→ **Instructions for the task**
Return exactly the span of lines in the following data that opens with the line containing "USAID USAID FROM THE AMERICAN PEOPLE" and closes with the line containing "22,000 Jobs Created". Include nothing else.

(Page-level text extractions)
▶

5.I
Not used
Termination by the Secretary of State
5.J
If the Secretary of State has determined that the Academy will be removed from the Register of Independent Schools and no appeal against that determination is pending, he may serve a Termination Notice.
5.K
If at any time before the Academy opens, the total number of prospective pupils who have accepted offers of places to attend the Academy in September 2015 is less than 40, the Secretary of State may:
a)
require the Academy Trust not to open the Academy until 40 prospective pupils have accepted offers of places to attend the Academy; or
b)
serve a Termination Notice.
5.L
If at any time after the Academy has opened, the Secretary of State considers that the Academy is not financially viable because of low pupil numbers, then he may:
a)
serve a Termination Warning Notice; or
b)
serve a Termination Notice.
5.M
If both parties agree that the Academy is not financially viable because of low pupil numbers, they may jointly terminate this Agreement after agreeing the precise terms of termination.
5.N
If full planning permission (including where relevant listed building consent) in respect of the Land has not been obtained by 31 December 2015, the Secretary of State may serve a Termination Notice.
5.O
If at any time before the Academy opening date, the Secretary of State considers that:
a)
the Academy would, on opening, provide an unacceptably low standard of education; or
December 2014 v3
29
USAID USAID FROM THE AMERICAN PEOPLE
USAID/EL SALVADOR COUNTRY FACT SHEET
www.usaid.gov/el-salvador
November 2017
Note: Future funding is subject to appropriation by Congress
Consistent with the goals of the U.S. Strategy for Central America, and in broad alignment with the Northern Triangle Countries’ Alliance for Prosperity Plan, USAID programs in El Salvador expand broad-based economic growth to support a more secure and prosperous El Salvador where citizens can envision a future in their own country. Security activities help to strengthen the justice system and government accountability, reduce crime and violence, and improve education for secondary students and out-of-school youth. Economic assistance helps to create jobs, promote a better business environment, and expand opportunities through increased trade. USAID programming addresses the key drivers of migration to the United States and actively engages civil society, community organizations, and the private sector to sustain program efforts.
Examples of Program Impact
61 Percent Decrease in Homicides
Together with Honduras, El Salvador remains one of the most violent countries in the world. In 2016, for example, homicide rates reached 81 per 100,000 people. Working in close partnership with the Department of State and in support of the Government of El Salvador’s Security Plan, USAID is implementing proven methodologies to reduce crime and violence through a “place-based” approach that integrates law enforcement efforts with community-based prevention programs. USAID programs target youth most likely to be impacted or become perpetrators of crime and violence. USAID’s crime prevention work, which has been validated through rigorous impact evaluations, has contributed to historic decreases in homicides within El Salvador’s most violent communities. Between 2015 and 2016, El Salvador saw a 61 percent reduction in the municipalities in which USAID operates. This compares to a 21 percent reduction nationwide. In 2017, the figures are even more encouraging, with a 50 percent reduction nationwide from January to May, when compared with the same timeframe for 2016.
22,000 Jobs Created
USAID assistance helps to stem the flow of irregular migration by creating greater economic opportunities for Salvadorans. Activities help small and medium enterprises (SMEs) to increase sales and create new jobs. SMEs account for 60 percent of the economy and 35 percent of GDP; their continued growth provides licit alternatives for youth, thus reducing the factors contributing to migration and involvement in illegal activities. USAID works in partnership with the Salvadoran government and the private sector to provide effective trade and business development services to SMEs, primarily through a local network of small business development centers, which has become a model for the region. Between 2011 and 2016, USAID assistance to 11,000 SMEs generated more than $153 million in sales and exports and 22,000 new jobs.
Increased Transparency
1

◀

→ **Result of the task**
USAID USAID FROM THE AMERICAN PEOPLE
USAID/EL SALVADOR COUNTRY FACT SHEET
www.usaid.gov/el-salvador
November 2017
Note: Future funding is subject to appropriation by Congress
Consistent with the goals of the U.S. Strategy for Central America, and in broad alignment with the Northern Triangle Countries’ Alliance for Prosperity Plan, USAID programs in El Salvador expand broad-based economic growth to support a more secure and prosperous El Salvador where citizens can envision a future in their own country. Security activities help to strengthen the justice system and government accountability, reduce crime and violence, and improve education for secondary students and out-of-school youth. Economic assistance helps to create jobs, promote a better business environment, and expand opportunities through increased trade. USAID programming addresses the key drivers of migration to the United States and actively engages civil society, community organizations, and the private sector to sustain program efforts.
Examples of Program Impact
61 Percent Decrease in Homicides
Together with Honduras, El Salvador remains one of the most violent countries in the world. In 2016, for example, homicide rates reached 81 per 100,000 people. Working in close partnership with the Department of State and in support of the Government of El Salvador’s Security Plan, USAID is implementing proven methodologies to reduce crime and violence through a “place-based” approach that integrates law enforcement efforts with community-based prevention programs. USAID programs target youth most likely to be impacted or become perpetrators of crime and violence. USAID’s crime prevention work, which has been validated through rigorous impact evaluations, has contributed to historic decreases in homicides within El Salvador’s most violent communities. Between 2015 and 2016, El Salvador saw a 61 percent reduction in the municipalities in which USAID operates. This compares to a 21 percent reduction nationwide. In 2017, the figures are even more encouraging, with a 50 percent reduction nationwide from January to May, when compared with the same timeframe for 2016.
22,000 Jobs Created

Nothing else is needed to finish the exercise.